Could you advise of the best (quickest) way to search for a word of text within a bigger bunch of text. Or is a regex the way to go for that? Currently I use a list of search terms, and a list containing all the text I want to search, and I regex for it, something like this:
# The list search[] contains a number of search terms
# The list contents[] contains whole HTML files in each list item
found=0
for loop in contents:
for loop2 in search[]:
if (re.search(loop2,loop,re.IGNORECASE)):
found=found+1
if (found==len(search)):
print "I found all search terms"
Looking at the code, I'm guessing it might be quicker at least to first join up my words with AND, and the search for that as a regex rather than looping through the entire thing. Are there any other speed savings I could make?
Strike
09-05-2003, 01:07 PM
Could you advise of the best (quickest) way to search for a word of text within a bigger bunch of text.
Well, part of where we differ is that I don't always think of quickest as the best :) Regexes may be the fastest way of doing this, but I'm not sure. You can make your own tests, if you're curious.
What I mostly dislike is when people use regex for things that are easily done with string methods. Like they use it to split things on certain fields when you can just use .split(), or they use it to replace text when you can just use .replace() ... that sort of thing.
mrBen
09-08-2003, 03:08 AM
Originally posted by Strike
Well, part of where we differ is that I don't always think of quickest as the best :)
:) Agreed. But for the case in point speed was of the essence, as I was searching through 2000+ HTML files, and any saving, however tiny, on the time taken to search one file was going to multiply up into a big saving.
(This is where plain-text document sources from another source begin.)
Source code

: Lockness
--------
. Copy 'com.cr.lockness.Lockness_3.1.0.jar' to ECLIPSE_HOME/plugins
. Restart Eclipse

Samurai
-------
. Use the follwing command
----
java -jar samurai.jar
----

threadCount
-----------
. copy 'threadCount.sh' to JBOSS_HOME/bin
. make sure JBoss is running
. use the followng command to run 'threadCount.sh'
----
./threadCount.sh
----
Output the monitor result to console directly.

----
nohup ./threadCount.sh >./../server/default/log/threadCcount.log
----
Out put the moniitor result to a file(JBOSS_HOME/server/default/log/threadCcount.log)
Regexes may be the fastest way of doing this, but I'm not sure. You can make your own tests, if you're curious.
I did do some (unscientific) tests to see if it was quicker to search for x AND y AND z, or to use a loop to search for the individually, and for 2 or 3 search terms it seemed to be slightly quicker to use a loop than to use an re. In the end the only change I made to my original code was a break in the loop if any of the terms was not found (given that it was an AND search, rather than an OR).
What I mostly dislike is when people use regex for things that are easily done with string methods. Like they use it to split things on certain fields when you can just use .split(), or they use it to replace text when you can just use .replace() ... that sort of thing.
Ah. Understood.
Strike
09-08-2003, 11:36 AM
Out of curiosity, did you use re.search() and the like, or did you compile a regex object in your tests? If you didn't do an re.compile() to create a regex object, I'd definitely try your tests again with that setup.